===== EXERCISE DATA

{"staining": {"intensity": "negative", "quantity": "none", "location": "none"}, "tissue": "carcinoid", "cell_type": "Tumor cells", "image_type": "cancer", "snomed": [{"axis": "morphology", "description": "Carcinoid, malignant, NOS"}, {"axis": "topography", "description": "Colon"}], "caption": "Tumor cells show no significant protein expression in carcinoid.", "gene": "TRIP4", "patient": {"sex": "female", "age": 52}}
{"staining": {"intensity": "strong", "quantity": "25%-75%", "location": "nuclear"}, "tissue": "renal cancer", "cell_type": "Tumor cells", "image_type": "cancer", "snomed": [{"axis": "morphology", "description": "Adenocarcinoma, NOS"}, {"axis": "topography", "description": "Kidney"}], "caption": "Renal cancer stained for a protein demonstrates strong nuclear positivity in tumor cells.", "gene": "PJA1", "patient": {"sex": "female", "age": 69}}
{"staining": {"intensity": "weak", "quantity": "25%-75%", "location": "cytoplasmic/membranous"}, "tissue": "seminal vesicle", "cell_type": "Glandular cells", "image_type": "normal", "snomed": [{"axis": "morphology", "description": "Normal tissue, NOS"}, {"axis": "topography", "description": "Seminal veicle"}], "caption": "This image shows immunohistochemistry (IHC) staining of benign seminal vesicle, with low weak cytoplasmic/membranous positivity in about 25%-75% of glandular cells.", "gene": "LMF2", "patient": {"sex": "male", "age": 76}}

==========

Write out the whole listing exactly.

{"staining": {"intensity": "negative", "quantity": "none", "location": "none"}, "tissue": "carcinoid", "cell_type": "Tumor cells", "image_type": "cancer", "snomed": [{"axis": "morphology", "description": "Carcinoid, malignant, NOS"}, {"axis": "topography", "description": "Colon"}], "caption": "Tumor cells show no significant protein expression in carcinoid.", "gene": "TRIP4", "patient": {"sex": "female", "age": 52}}
{"staining": {"intensity": "strong", "quantity": "25%-75%", "location": "nuclear"}, "tissue": "renal cancer", "cell_type": "Tumor cells", "image_type": "cancer", "snomed": [{"axis": "morphology", "description": "Adenocarcinoma, NOS"}, {"axis": "topography", "description": "Kidney"}], "caption": "Renal cancer stained for a protein demonstrates strong nuclear positivity in tumor cells.", "gene": "PJA1", "patient": {"sex": "female", "age": 69}}
{"staining": {"intensity": "weak", "quantity": "25%-75%", "location": "cytoplasmic/membranous"}, "tissue": "seminal vesicle", "cell_type": "Glandular cells", "image_type": "normal", "snomed": [{"axis": "morphology", "description": "Normal tissue, NOS"}, {"axis": "topography", "description": "Seminal veicle"}], "caption": "This image shows immunohistochemistry (IHC) staining of benign seminal vesicle, with low weak cytoplasmic/membranous positivity in about 25%-75% of glandular cells.", "gene": "LMF2", "patient": {"sex": "male", "age": 76}}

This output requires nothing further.